According to the Cox Automotive June sales forecast, the seasonally adjusted annual rate (SAAR) of new-vehicle sales this month is expected to hit 13.8 million, up from last month’s 12.7 million pace but well below last year’s 15.5 million level. - IMAGE: Cox Automotive

According to the Cox Automotive June sales forecast, the seasonally adjusted annual rate (SAAR) of new-vehicle sales this month is expected to hit 13.8 million, up from last month’s 12.7 million pace but well below last year’s 15.5 million level.

IMAGE: Cox Automotive

ATLANTA – June U.S. new-vehicle sales are expected to show a market still constrained by a lack of supply and one that is virtually unchanged since January.
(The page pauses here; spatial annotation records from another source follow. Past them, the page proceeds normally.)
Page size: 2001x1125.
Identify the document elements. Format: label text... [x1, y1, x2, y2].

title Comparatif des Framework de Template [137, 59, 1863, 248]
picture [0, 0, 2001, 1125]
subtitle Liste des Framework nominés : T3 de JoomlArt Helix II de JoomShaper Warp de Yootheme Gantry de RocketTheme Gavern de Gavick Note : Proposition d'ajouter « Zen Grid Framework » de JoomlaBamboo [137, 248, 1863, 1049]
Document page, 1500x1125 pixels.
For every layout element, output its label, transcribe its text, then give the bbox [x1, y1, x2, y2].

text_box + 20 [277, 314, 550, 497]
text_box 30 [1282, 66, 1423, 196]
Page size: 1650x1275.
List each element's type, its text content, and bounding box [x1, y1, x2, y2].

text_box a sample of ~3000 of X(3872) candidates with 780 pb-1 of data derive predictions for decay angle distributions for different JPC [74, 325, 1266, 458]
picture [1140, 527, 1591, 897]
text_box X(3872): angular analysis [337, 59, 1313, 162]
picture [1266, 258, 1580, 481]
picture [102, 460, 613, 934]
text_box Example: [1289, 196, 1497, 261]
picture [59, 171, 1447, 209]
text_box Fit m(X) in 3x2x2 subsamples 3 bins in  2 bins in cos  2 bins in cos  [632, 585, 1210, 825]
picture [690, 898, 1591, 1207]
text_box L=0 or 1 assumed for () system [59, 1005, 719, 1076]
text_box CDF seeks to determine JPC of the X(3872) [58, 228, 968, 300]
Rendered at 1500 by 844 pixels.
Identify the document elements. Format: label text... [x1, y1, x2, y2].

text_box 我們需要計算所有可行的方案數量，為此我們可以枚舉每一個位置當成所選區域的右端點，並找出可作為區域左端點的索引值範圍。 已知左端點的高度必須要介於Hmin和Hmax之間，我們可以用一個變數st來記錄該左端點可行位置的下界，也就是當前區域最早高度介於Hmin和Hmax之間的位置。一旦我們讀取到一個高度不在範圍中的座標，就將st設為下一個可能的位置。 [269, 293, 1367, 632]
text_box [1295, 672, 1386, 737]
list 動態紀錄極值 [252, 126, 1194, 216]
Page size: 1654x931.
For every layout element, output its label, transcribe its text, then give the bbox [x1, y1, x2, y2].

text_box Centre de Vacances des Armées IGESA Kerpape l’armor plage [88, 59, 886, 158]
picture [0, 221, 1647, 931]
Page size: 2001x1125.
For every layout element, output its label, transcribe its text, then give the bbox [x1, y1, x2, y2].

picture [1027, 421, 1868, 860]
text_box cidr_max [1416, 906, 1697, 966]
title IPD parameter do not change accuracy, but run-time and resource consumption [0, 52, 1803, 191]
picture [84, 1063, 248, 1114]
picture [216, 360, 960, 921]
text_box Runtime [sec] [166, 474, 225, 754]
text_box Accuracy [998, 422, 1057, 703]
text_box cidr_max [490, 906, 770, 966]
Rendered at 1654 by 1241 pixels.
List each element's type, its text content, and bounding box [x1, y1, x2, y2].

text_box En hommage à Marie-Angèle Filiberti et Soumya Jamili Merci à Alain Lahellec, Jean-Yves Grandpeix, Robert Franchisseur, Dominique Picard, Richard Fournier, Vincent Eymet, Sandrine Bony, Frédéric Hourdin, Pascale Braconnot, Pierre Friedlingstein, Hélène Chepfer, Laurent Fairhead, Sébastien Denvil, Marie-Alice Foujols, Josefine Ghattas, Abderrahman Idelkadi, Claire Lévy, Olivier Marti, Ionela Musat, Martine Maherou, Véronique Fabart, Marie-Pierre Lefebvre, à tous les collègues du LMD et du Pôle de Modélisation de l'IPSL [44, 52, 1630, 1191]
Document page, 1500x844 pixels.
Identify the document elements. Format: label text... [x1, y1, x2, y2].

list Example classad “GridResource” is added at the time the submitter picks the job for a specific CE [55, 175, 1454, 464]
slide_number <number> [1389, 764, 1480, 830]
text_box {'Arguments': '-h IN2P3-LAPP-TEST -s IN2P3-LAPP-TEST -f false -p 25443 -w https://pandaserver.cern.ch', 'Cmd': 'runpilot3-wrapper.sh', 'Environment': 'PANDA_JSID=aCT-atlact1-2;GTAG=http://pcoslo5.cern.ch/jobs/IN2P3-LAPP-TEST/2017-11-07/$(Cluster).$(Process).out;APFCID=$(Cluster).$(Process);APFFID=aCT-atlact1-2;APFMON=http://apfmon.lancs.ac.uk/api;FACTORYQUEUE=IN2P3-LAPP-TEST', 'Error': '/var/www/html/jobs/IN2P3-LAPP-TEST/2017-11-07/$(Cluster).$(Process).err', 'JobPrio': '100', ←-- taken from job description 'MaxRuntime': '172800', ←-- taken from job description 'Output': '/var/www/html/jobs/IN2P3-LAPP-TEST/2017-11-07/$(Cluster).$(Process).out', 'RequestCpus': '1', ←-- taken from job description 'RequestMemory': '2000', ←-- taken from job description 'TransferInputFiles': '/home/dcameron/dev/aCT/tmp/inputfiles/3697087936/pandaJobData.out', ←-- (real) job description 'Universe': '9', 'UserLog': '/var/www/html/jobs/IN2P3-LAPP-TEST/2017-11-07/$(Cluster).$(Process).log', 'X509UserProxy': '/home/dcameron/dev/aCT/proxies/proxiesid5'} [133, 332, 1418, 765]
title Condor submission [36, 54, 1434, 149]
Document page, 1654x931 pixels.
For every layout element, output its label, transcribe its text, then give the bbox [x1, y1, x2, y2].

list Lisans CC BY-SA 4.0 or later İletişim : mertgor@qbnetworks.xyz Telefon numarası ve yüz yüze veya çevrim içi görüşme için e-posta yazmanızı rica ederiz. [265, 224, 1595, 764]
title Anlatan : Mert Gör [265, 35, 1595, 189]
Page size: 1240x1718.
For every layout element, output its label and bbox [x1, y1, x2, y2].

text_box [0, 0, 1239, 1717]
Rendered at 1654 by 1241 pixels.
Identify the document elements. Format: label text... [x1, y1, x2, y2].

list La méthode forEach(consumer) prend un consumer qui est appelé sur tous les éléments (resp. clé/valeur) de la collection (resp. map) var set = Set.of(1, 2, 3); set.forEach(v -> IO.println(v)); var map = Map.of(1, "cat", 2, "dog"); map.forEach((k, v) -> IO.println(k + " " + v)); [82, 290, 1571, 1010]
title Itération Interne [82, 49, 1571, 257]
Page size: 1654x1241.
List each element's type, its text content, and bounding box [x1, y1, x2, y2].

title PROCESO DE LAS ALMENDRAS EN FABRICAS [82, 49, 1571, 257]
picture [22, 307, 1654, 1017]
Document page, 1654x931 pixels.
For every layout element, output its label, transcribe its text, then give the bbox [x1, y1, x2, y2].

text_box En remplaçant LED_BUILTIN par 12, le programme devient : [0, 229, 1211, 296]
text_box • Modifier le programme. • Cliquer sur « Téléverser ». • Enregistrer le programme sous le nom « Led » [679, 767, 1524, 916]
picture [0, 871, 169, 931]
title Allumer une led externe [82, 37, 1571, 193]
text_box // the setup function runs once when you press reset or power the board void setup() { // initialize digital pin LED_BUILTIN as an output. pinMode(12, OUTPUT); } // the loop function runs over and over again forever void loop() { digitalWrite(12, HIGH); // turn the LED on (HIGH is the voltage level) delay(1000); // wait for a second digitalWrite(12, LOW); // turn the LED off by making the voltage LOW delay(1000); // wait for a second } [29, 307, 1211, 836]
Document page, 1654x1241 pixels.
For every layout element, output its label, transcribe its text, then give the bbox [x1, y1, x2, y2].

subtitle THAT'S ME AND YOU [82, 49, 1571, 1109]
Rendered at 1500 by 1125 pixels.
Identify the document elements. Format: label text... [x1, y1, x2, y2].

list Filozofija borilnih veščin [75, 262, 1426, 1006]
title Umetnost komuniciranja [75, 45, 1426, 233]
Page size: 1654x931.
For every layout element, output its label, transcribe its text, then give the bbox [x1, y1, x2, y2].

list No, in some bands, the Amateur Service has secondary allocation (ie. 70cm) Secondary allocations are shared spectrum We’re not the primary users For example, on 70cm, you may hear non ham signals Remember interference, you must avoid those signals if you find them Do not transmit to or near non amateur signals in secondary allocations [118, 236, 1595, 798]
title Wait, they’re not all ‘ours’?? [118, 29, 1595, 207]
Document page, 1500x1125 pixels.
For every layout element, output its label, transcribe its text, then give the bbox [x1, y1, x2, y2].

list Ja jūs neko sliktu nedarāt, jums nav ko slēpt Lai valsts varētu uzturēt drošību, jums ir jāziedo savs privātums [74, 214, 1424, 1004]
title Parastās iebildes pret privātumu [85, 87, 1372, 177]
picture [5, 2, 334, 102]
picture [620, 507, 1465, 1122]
According to the Cox Automotive June sales forecast, the seasonally adjusted annual rate (SAAR) of new-vehicle sales this month is expected to hit 13.8 million, up from last month’s 12.7 million pace but well below last year’s 15.5 million level. 

The sales volume in June is expected to finish near 1.2 million units, down 7.5% from last year’s volume of 1.3 million sales. However, this is an increase of 7.5% from May’s volume of nearly 1.1 million units. There is one more selling day this June than last year and the same number as last month. 

Tight inventory continues to negatively impact new-vehicle sales. Since June 2021, monthly sales volume has been stuck in a tight window, with little deviation, averaging 1.1 million units a month and peaking only at 1.3 million in June 2021. With no clear timeline for any notable recovery in new-vehicle inventory levels, Cox Automotive is lowering its full-year 2022 U.S. auto sales forecast to 14.4 million units, down from its current forecast of 15.3 million. The current forecast now is for new-vehicle sales volumes to fall below the 14.6 million sold in 2020 when the market was initially ravaged by the global COVID pandemic.  

“Last June, I wrote that the concern about the supply situation could not be overstated, as we were in untested territory for the market,” said Charlie Chesbrough, senior economist, Cox Automotive. “That sentiment remains, as there has been no significant shift in the conditions on the ground since last fall. Even though economic conditions have worsened in the past months, the lack of supply is still the greatest headwind facing the auto industry today.”